Records from a data collection –

····················

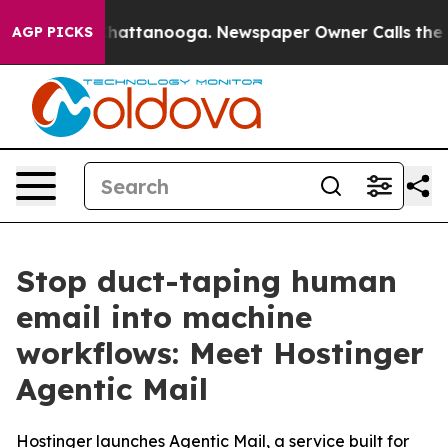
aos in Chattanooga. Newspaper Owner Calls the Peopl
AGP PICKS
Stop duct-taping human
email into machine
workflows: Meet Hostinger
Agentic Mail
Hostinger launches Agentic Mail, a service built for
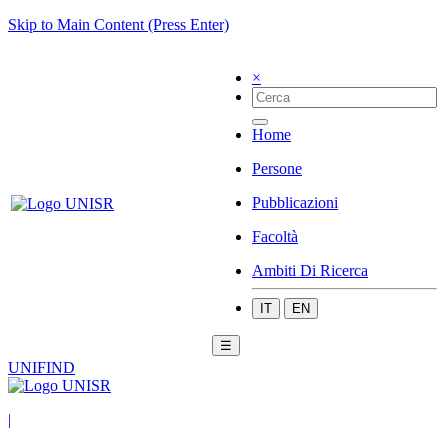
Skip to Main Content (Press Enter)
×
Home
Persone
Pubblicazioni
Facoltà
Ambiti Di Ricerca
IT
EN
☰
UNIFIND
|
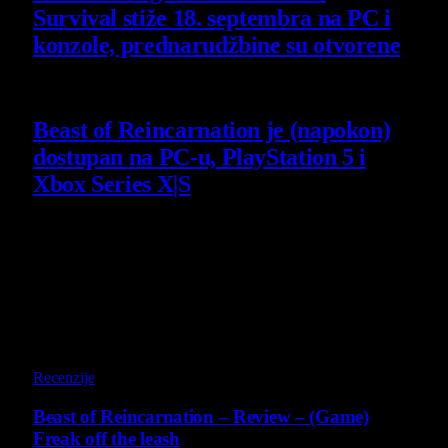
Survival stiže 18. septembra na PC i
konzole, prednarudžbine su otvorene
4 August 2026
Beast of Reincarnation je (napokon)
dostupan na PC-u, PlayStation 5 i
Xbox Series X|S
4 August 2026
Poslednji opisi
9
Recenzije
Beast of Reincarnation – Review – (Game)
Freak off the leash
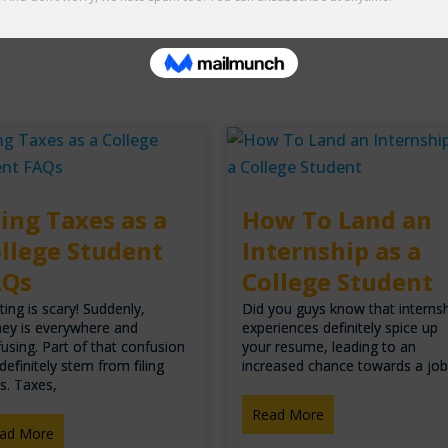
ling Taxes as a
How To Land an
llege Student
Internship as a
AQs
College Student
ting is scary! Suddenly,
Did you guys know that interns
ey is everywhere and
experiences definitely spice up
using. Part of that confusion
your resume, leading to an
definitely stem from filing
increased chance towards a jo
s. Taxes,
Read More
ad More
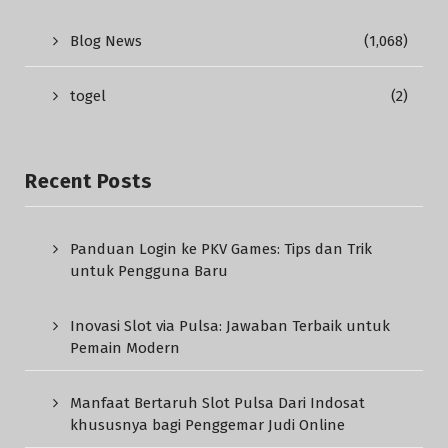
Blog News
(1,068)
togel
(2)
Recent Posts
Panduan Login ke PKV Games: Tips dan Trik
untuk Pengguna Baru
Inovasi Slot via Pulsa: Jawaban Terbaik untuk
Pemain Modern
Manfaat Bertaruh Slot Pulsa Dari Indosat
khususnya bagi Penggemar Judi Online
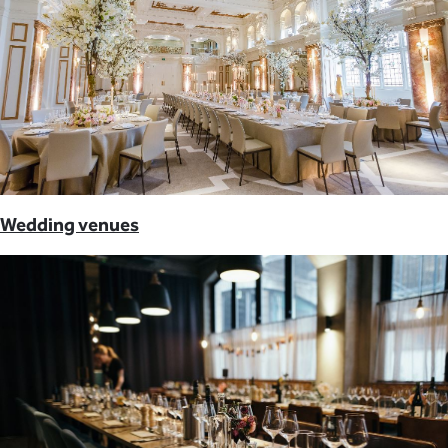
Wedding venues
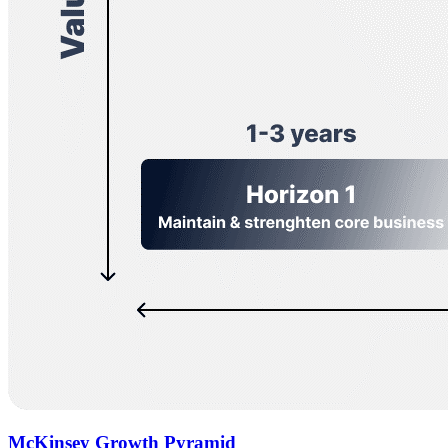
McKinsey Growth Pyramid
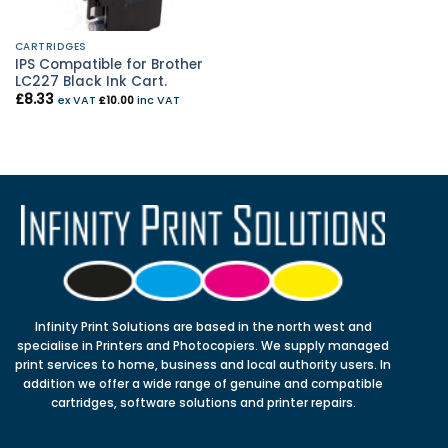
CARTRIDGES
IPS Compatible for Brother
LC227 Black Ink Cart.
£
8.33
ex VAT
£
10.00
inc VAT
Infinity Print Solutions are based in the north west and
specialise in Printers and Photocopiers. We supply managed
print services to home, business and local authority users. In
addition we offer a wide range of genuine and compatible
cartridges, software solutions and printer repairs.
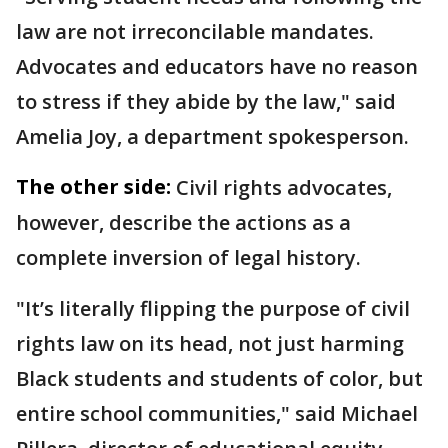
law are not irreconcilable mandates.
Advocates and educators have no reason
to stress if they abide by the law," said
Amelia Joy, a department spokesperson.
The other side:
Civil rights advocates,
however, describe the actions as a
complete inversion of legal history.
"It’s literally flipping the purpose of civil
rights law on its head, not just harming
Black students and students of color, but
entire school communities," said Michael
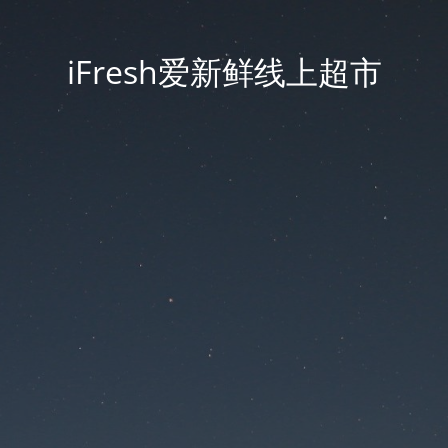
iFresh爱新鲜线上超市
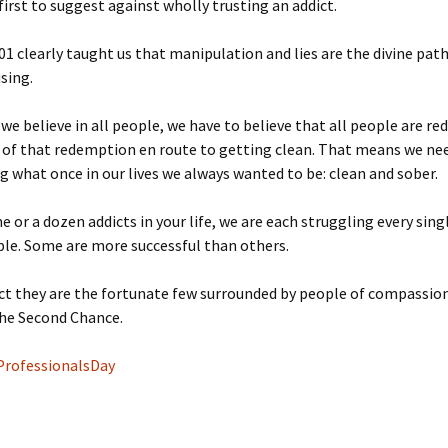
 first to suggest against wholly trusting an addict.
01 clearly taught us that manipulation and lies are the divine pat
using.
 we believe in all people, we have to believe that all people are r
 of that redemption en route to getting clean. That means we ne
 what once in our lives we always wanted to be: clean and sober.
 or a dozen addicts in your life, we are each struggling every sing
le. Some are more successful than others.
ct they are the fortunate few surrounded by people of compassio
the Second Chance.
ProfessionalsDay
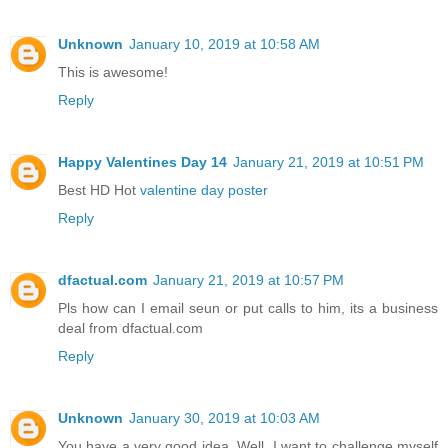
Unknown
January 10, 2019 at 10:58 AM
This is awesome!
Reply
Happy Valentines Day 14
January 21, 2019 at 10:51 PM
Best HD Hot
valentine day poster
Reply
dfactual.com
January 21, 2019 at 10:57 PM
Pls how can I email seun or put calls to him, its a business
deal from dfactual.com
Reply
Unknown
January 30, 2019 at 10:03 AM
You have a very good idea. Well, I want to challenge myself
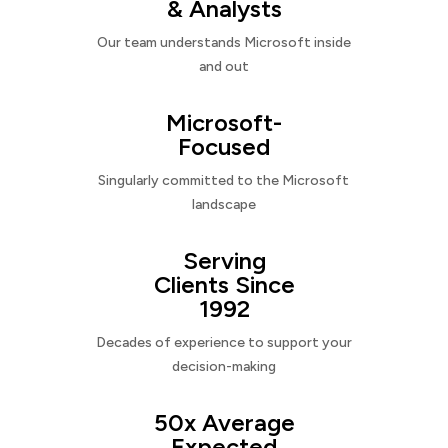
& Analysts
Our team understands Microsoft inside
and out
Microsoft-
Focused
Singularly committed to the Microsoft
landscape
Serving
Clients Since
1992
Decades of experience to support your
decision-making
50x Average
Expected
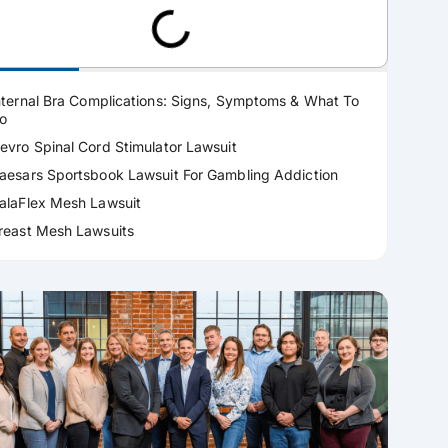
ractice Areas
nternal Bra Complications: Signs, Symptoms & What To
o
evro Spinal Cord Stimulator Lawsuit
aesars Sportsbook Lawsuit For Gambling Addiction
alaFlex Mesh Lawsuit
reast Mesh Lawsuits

····················

WHAT TO WORK ON – Tell me how many lines in the entries contain the string "Agentic", and give nothing besides that number.

RESPONSE AREA – 2